While performing well academically is important, you don’t want to spend every free time studying in your student residence. Ottawa has plenty of pubs, bars, and nightclubs, but you also need not spend every night partying in these places.
The key is to excel in all your classes while at the same time getting to experience all that student life has to offer. Here’s how to find the right balance between your academic goals and social life.
Manage your time wisely.
There are only so many hours in the day, so plan ahead of time and create a to-do list before going to bed. Block out times for key activities including studying, exercising, and seeing other people.
Develop great study habits.
Whenever possible, avoid cramming for tests at the last minute. You can break down larger tasks like research papers, case studies, and exam prep into smaller tasks. Spread them out into a number of days to make them more manageable and easier to cross off your list.
Learn to prioritize.
During times of peak work—midterms, finals, presentations—you can let go of less important prior commitments. Ask your boss for a reduced number of working hours at your part-time job, or tell your friends you’ll take a raincheck for any plans to get together.
Ask for help.
Have a great support system in place. Let people know when you can’t be disturbed, and when they have your full attention. Give them permission to call you out when they see you’re taking on too much responsibility for yourself.
It’s also important that you don’t overextend yourself. Recognize that your priorities and responsibilities are just as important as other people’s needs.
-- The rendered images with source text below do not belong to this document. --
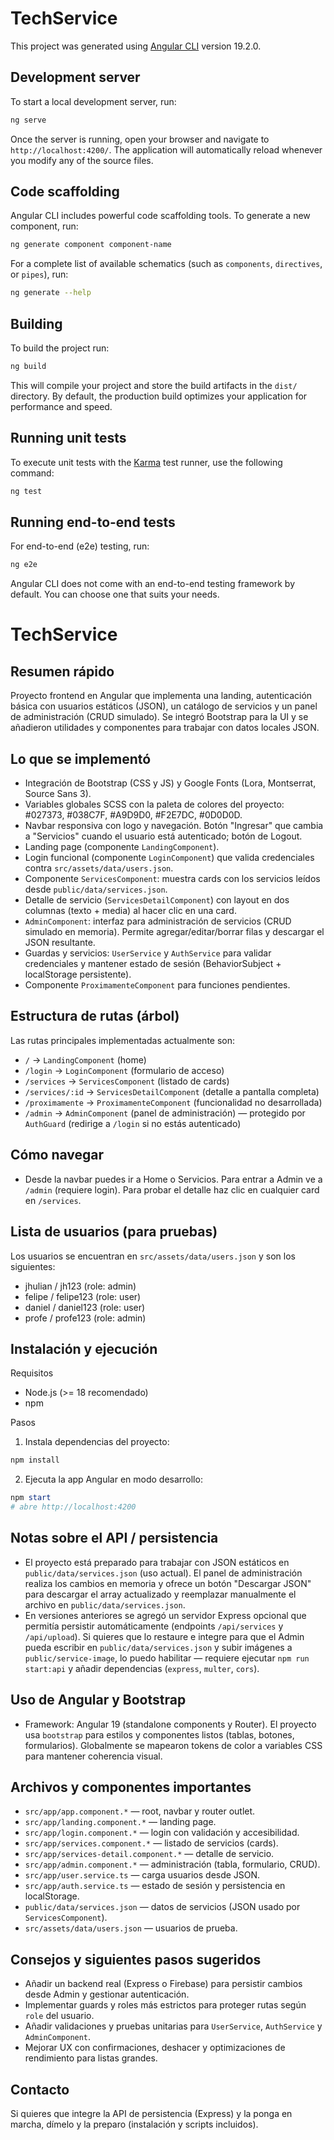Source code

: # TechService

This project was generated using [Angular CLI](https://github.com/angular/angular-cli) version 19.2.0.

## Development server

To start a local development server, run:

```bash
ng serve
```

Once the server is running, open your browser and navigate to `http://localhost:4200/`. The application will automatically reload whenever you modify any of the source files.

## Code scaffolding

Angular CLI includes powerful code scaffolding tools. To generate a new component, run:

```bash
ng generate component component-name
```

For a complete list of available schematics (such as `components`, `directives`, or `pipes`), run:

```bash
ng generate --help
```

## Building

To build the project run:

```bash
ng build
```

This will compile your project and store the build artifacts in the `dist/` directory. By default, the production build optimizes your application for performance and speed.

## Running unit tests

To execute unit tests with the [Karma](https://karma-runner.github.io) test runner, use the following command:

```bash
ng test
```

## Running end-to-end tests

For end-to-end (e2e) testing, run:

```bash
ng e2e
```

Angular CLI does not come with an end-to-end testing framework by default. You can choose one that suits your needs.

# TechService

Resumen rápido
----------------
Proyecto frontend en Angular que implementa una landing, autenticación básica con usuarios estáticos (JSON), un catálogo de servicios y un panel de administración (CRUD simulado). Se integró Bootstrap para la UI y se añadieron utilidades y componentes para trabajar con datos locales JSON.

Lo que se implementó
---------------------
- Integración de Bootstrap (CSS y JS) y Google Fonts (Lora, Montserrat, Source Sans 3).
- Variables globales SCSS con la paleta de colores del proyecto: #027373, #038C7F, #A9D9D0, #F2E7DC, #0D0D0D.
- Navbar responsiva con logo y navegación. Botón "Ingresar" que cambia a "Servicios" cuando el usuario está autenticado; botón de Logout.
- Landing page (componente `LandingComponent`).
- Login funcional (componente `LoginComponent`) que valida credenciales contra `src/assets/data/users.json`.
- Componente `ServicesComponent`: muestra cards con los servicios leídos desde `public/data/services.json`.
- Detalle de servicio (`ServicesDetailComponent`) con layout en dos columnas (texto + media) al hacer clic en una card.
- `AdminComponent`: interfaz para administración de servicios (CRUD simulado en memoria). Permite agregar/editar/borrar filas y descargar el JSON resultante.
- Guardas y servicios: `UserService` y `AuthService` para validar credenciales y mantener estado de sesión (BehaviorSubject + localStorage persistente).
- Componente `ProximamenteComponent` para funciones pendientes.

Estructura de rutas (árbol)
--------------------------

Las rutas principales implementadas actualmente son:

- `/` → `LandingComponent` (home)
- `/login` → `LoginComponent` (formulario de acceso)
- `/services` → `ServicesComponent` (listado de cards)
- `/services/:id` → `ServicesDetailComponent` (detalle a pantalla completa)
- `/proximamente` → `ProximamenteComponent` (funcionalidad no desarrollada)
- `/admin` → `AdminComponent` (panel de administración) — protegido por `AuthGuard` (redirige a `/login` si no estás autenticado)

Cómo navegar
-------------
- Desde la navbar puedes ir a Home o Servicios. Para entrar a Admin ve a `/admin` (requiere login). Para probar el detalle haz clic en cualquier card en `/services`.

Lista de usuarios (para pruebas)
------------------------------

Los usuarios se encuentran en `src/assets/data/users.json` y son los siguientes:

- jhulian / jh123 (role: admin)
- felipe / felipe123 (role: user)
- daniel / daniel123 (role: user)
- profe / profe123 (role: admin)

Instalación y ejecución
-----------------------

Requisitos
- Node.js (>= 18 recomendado)
- npm

Pasos

1. Instala dependencias del proyecto:

```powershell
npm install
```

2. Ejecuta la app Angular en modo desarrollo:

```powershell
npm start
# abre http://localhost:4200
```

Notas sobre el API / persistencia
--------------------------------
- El proyecto está preparado para trabajar con JSON estáticos en `public/data/services.json` (uso actual). El panel de administración realiza los cambios en memoria y ofrece un botón "Descargar JSON" para descargar el array actualizado y reemplazar manualmente el archivo en `public/data/services.json`.
- En versiones anteriores se agregó un servidor Express opcional que permitía persistir automáticamente (endpoints `/api/services` y `/api/upload`). Si quieres que lo restaure e integre para que el Admin pueda escribir en `public/data/services.json` y subir imágenes a `public/service-image`, lo puedo habilitar — requiere ejecutar `npm run start:api` y añadir dependencias (`express`, `multer`, `cors`).

Uso de Angular y Bootstrap
--------------------------
- Framework: Angular 19 (standalone components y Router). El proyecto usa `bootstrap` para estilos y componentes listos (tablas, botones, formularios). Globalmente se mapearon tokens de color a variables CSS para mantener coherencia visual.

Archivos y componentes importantes
---------------------------------
- `src/app/app.component.*` — root, navbar y router outlet.
- `src/app/landing.component.*` — landing page.
- `src/app/login.component.*` — login con validación y accesibilidad.
- `src/app/services.component.*` — listado de servicios (cards).
- `src/app/services-detail.component.*` — detalle de servicio.
- `src/app/admin.component.*` — administración (tabla, formulario, CRUD).
- `src/app/user.service.ts` — carga usuarios desde JSON.
- `src/app/auth.service.ts` — estado de sesión y persistencia en localStorage.
- `public/data/services.json` — datos de servicios (JSON usado por `ServicesComponent`).
- `src/assets/data/users.json` — usuarios de prueba.

Consejos y siguientes pasos sugeridos
-----------------------------------
- Añadir un backend real (Express o Firebase) para persistir cambios desde Admin y gestionar autenticación.
- Implementar guards y roles más estrictos para proteger rutas según `role` del usuario.
- Añadir validaciones y pruebas unitarias para `UserService`, `AuthService` y `AdminComponent`.
- Mejorar UX con confirmaciones, deshacer y optimizaciones de rendimiento para listas grandes.

Contacto
-------
Si quieres que integre la API de persistencia (Express) y la ponga en marcha, dímelo y la preparo (instalación y scripts incluidos).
If you’re involved on campus and feeling overwhelmed, ask other people to pitch in on a college club activity; or better yet, delegate that task. Join a study session to make it easier to understand a topic you’re struggling with.
Progress over perfection.
Take a look at the goals you’ve set for yourself this semester. Are they unrealistically high? Perfectionism can be self-defeating and giving 100% of your efforts at all times can be tiring.
Learn to set standards that are high but still achievable. You should be able to enjoy the process, instead of always focusing on your destination.
And, turn instances of defeat, such as a failed exam or a failed relationship, into opportunities for growth and learning.
Know when it’s time to quit.
If there’s a lot on your plate and don’t know where to start, it’s time to cut your losses and make some drastic changes. You might need to quit your position in a college organization, or talk to your advisor about dropping one of your classes if you’re really struggling. Quitting isn’t a sign of failure, but rather a sign that you are human. Saying “no” may be an important first step towards achieving balance in your college life.